• **Exercise goal**: Reproduce each of the following lines verbatim, omitting the pictures from your answer.

++++

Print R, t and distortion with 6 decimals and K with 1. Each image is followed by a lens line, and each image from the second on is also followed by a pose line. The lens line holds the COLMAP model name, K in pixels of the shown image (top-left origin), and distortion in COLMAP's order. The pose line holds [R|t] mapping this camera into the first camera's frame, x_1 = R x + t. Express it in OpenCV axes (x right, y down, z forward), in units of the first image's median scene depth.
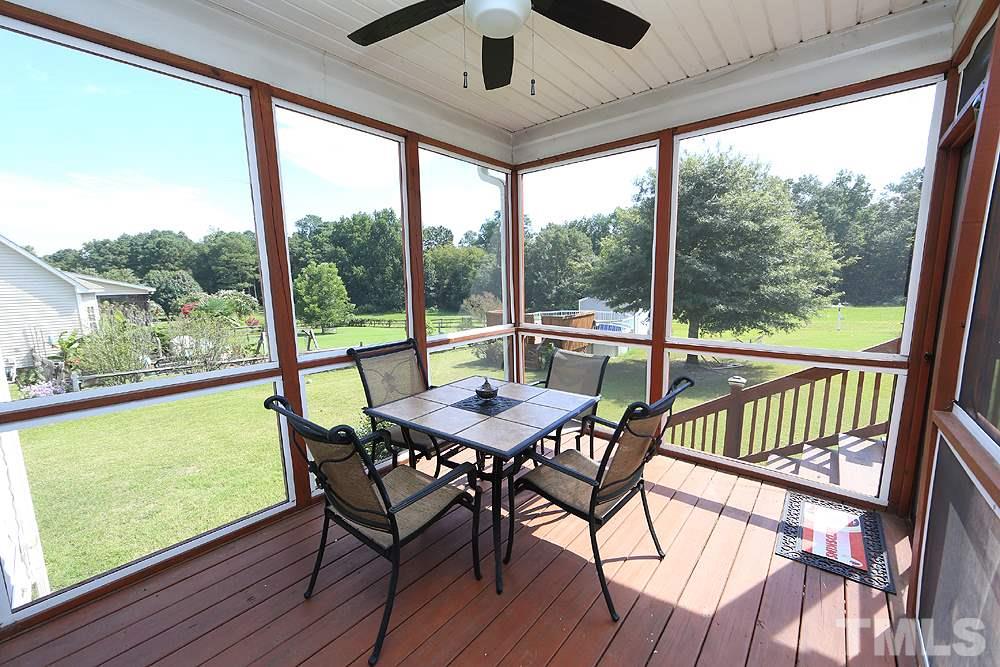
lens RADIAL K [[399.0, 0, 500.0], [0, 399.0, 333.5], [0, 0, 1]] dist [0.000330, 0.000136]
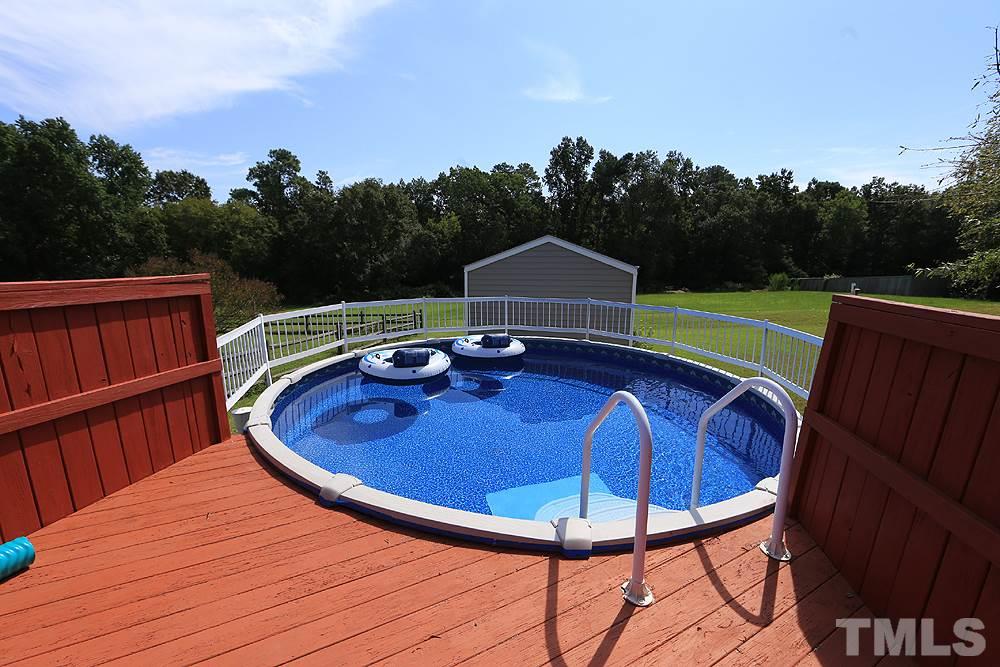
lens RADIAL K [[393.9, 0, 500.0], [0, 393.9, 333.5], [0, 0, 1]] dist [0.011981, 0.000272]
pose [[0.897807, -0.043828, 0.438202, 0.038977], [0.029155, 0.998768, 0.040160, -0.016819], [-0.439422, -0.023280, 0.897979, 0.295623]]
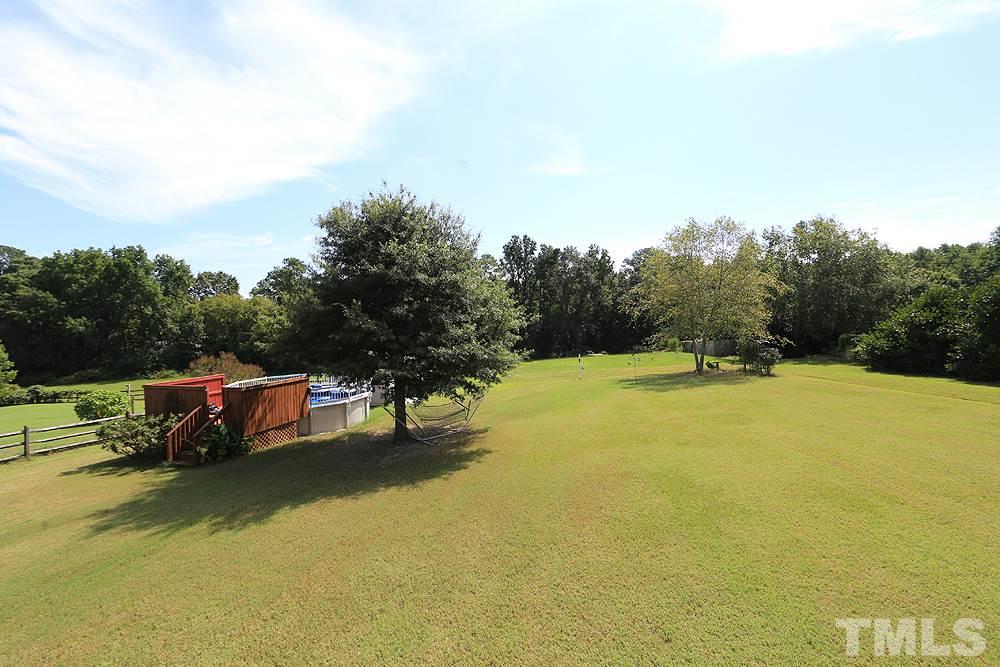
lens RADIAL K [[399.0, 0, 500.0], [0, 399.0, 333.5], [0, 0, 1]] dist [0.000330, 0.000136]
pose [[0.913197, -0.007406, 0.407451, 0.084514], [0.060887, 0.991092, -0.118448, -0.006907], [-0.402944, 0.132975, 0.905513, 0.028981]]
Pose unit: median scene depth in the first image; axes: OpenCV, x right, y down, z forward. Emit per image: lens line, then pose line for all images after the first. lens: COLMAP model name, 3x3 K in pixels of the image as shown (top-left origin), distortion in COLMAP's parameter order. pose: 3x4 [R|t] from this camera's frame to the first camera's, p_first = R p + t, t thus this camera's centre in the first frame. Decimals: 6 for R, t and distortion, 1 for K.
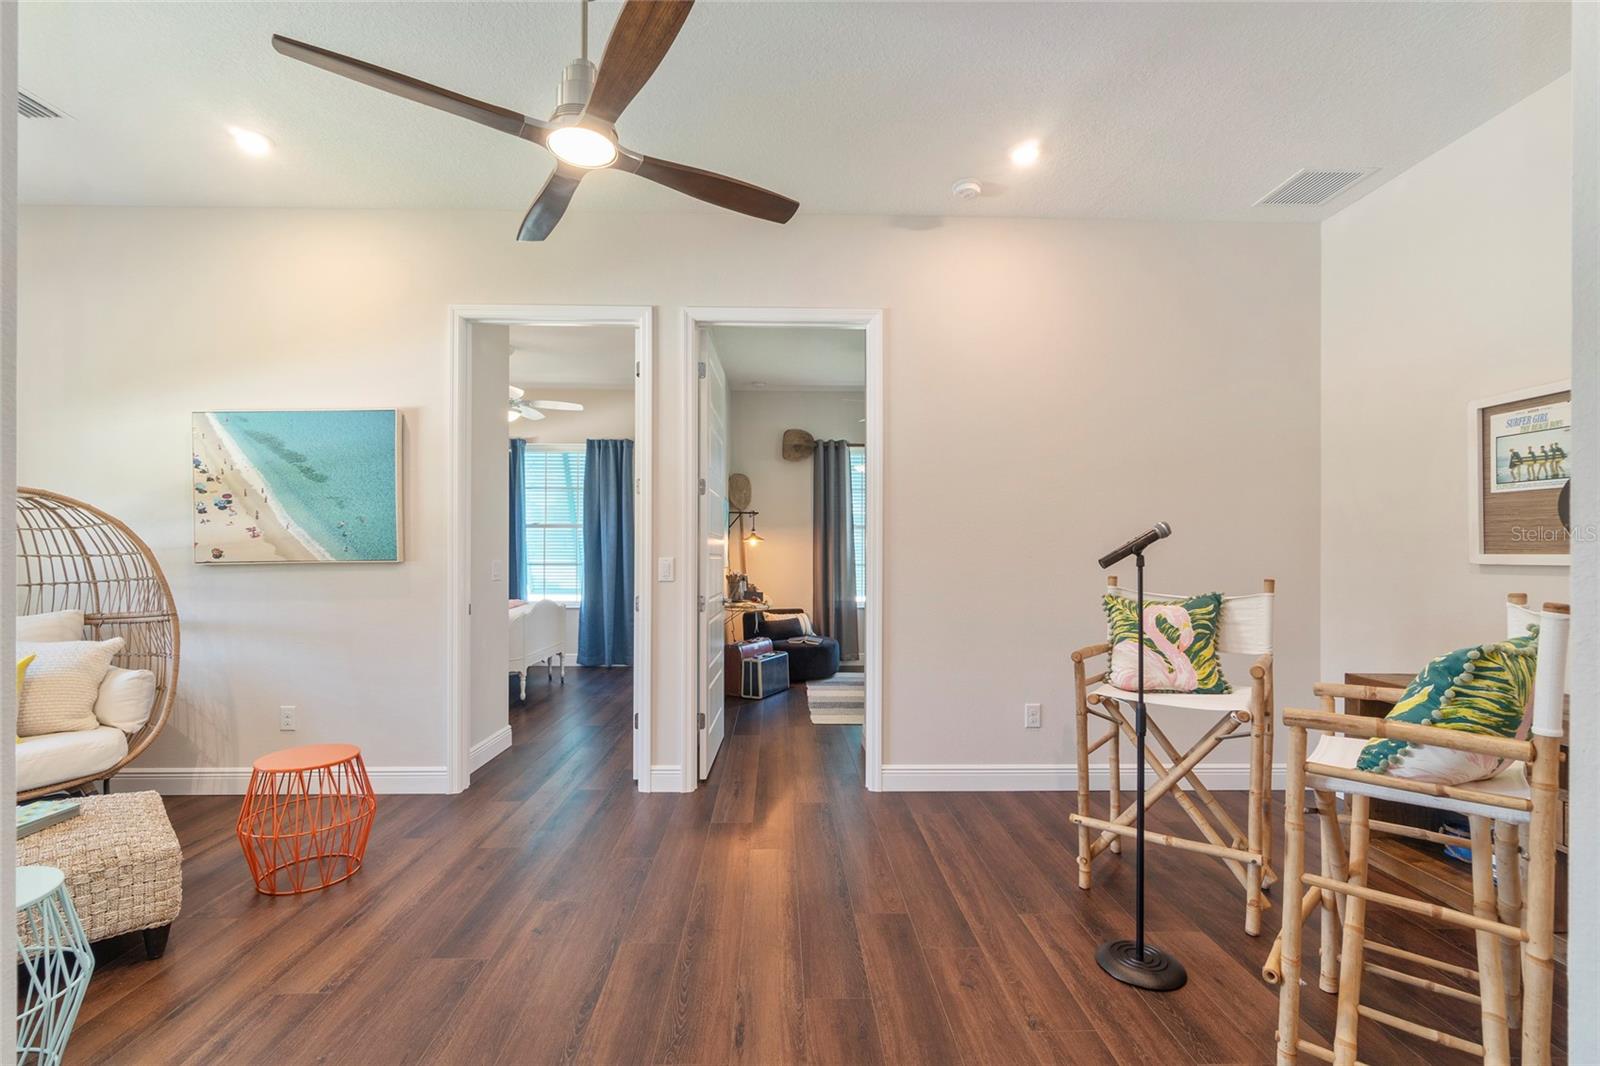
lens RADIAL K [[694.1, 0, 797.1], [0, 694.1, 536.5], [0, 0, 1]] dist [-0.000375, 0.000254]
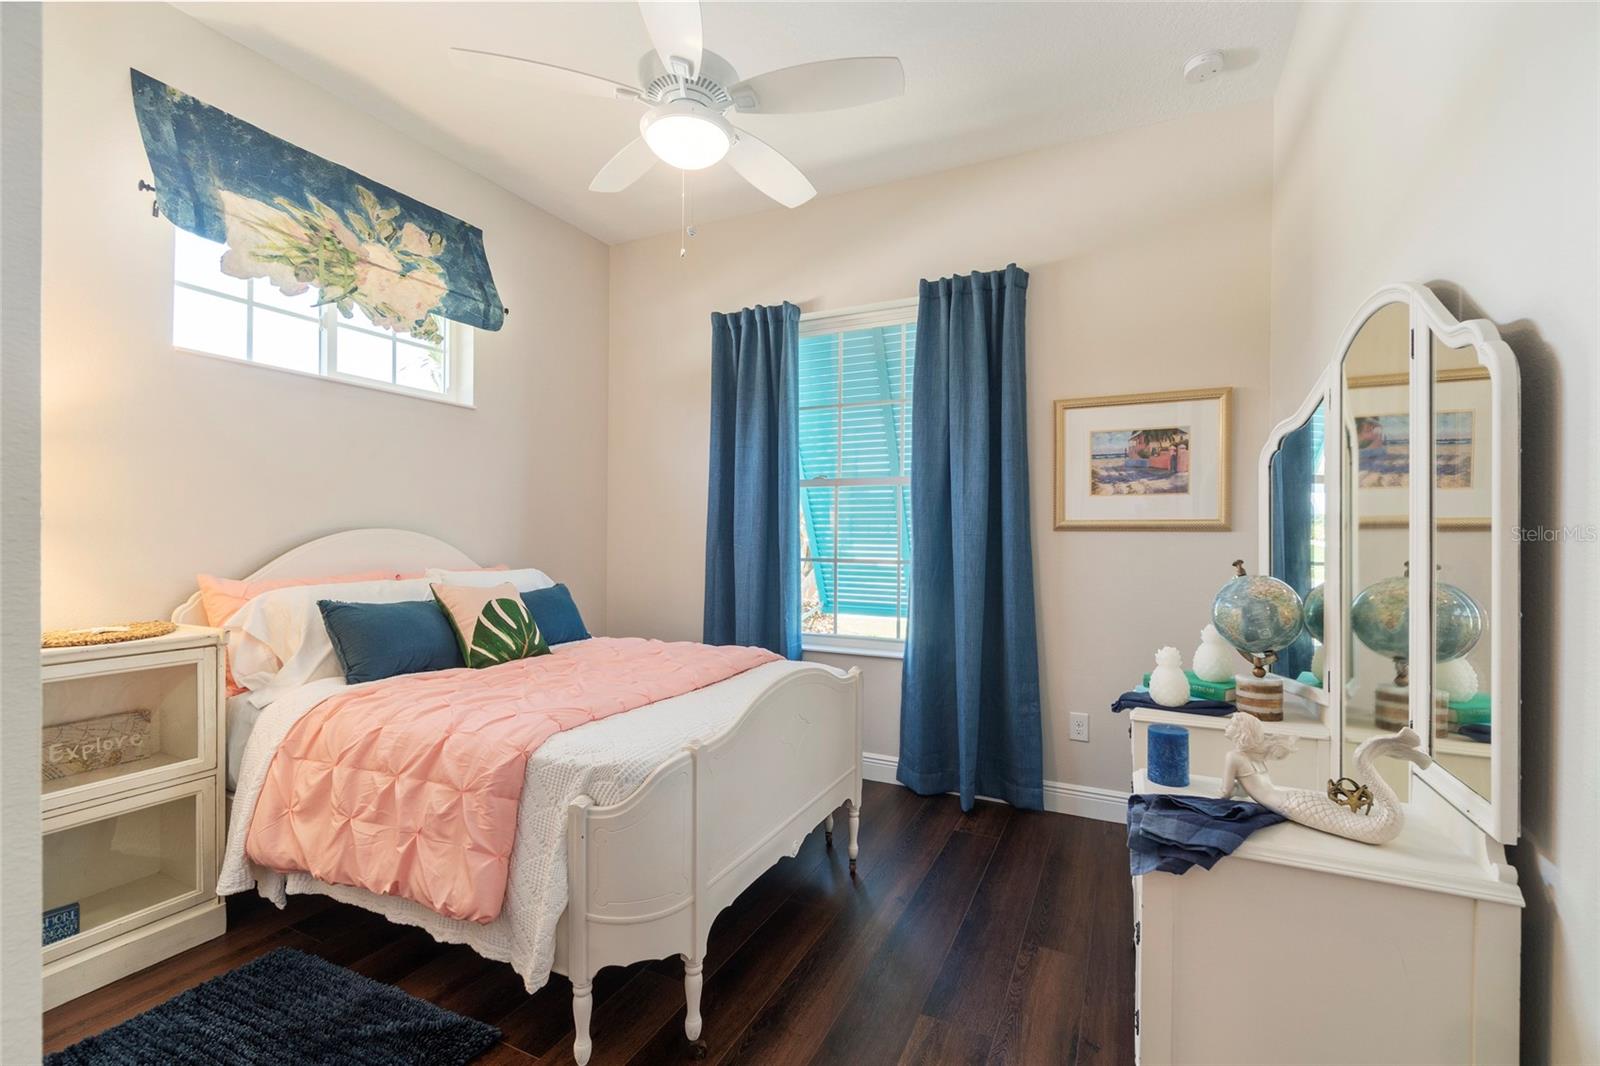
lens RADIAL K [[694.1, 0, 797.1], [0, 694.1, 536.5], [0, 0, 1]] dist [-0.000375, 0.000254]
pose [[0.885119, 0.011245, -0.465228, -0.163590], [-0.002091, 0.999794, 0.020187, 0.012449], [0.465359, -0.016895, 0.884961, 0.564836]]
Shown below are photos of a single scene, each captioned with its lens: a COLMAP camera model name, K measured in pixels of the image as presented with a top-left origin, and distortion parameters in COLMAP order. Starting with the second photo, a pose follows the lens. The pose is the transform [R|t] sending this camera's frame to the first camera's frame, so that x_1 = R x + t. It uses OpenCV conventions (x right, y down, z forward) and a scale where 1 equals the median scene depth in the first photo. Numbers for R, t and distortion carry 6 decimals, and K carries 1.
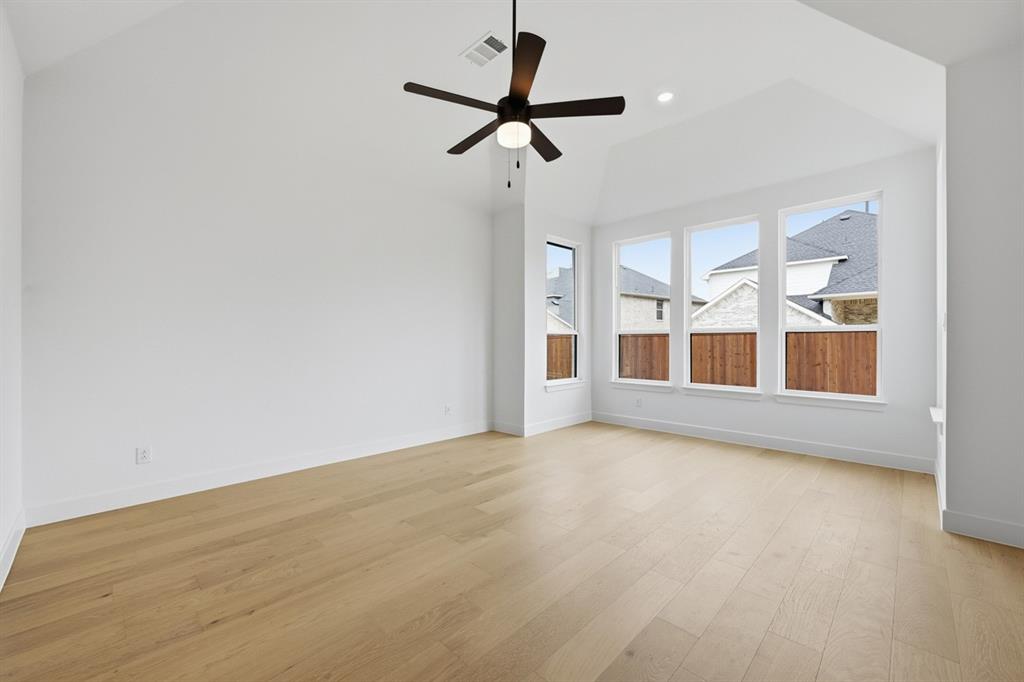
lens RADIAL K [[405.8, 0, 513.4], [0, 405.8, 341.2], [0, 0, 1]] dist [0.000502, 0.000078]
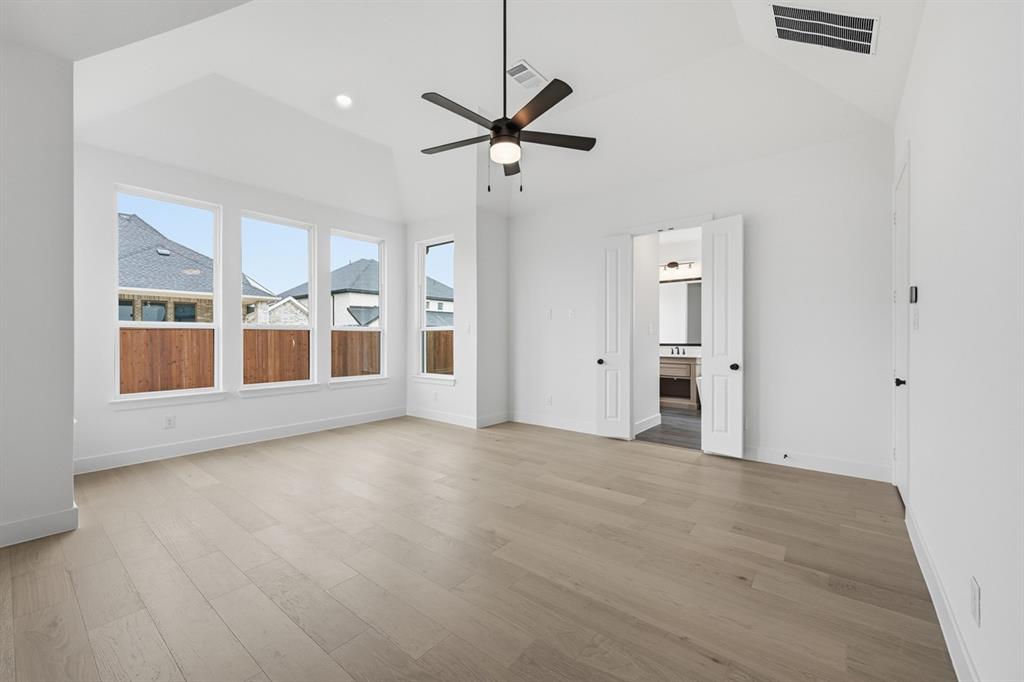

++++

• **Solution for this problem**:
Print R, t and distortion with 6 decimals and K with 1. Each image is followed by a lens line, and each image from the second on is also followed by a pose line. The lens line holds the COLMAP model name, K in pixels of the shown image (top-left origin), and distortion in COLMAP's order. The pose line holds [R|t] mapping this camera into the first camera's frame, x_1 = R x + t. Express it in OpenCV axes (x right, y down, z forward), in units of the first image's median scene depth.
lens RADIAL K [[399.0, 0, 500.0], [0, 399.0, 333.5], [0, 0, 1]] dist [0.000330, 0.000136]
lens RADIAL K [[393.9, 0, 500.0], [0, 393.9, 333.5], [0, 0, 1]] dist [0.011981, 0.000272]
pose [[0.897807, -0.043828, 0.438202, 0.038977], [0.029155, 0.998768, 0.040160, -0.016819], [-0.439422, -0.023280, 0.897979, 0.295623]]
lens RADIAL K [[399.0, 0, 500.0], [0, 399.0, 333.5], [0, 0, 1]] dist [0.000330, 0.000136]
pose [[0.913197, -0.007406, 0.407451, 0.084514], [0.060887, 0.991092, -0.118448, -0.006907], [-0.402944, 0.132975, 0.905513, 0.028981]]
Pose unit: median scene depth in the first image; axes: OpenCV, x right, y down, z forward. Emit per image: lens line, then pose line for all images after the first. lens: COLMAP model name, 3x3 K in pixels of the image as shown (top-left origin), distortion in COLMAP's parameter order. pose: 3x4 [R|t] from this camera's frame to the first camera's, p_first = R p + t, t thus this camera's centre in the first frame. Decimals: 6 for R, t and distortion, 1 for K.
lens RADIAL K [[694.1, 0, 797.1], [0, 694.1, 536.5], [0, 0, 1]] dist [-0.000375, 0.000254]
lens RADIAL K [[694.1, 0, 797.1], [0, 694.1, 536.5], [0, 0, 1]] dist [-0.000375, 0.000254]
pose [[0.885119, 0.011245, -0.465228, -0.163590], [-0.002091, 0.999794, 0.020187, 0.012449], [0.465359, -0.016895, 0.884961, 0.564836]]
Shown below are photos of a single scene, each captioned with its lens: a COLMAP camera model name, K measured in pixels of the image as presented with a top-left origin, and distortion parameters in COLMAP order. Starting with the second photo, a pose follows the lens. The pose is the transform [R|t] sending this camera's frame to the first camera's frame, so that x_1 = R x + t. It uses OpenCV conventions (x right, y down, z forward) and a scale where 1 equals the median scene depth in the first photo. Numbers for R, t and distortion carry 6 decimals, and K carries 1.
lens RADIAL K [[405.8, 0, 513.4], [0, 405.8, 341.2], [0, 0, 1]] dist [0.000502, 0.000078]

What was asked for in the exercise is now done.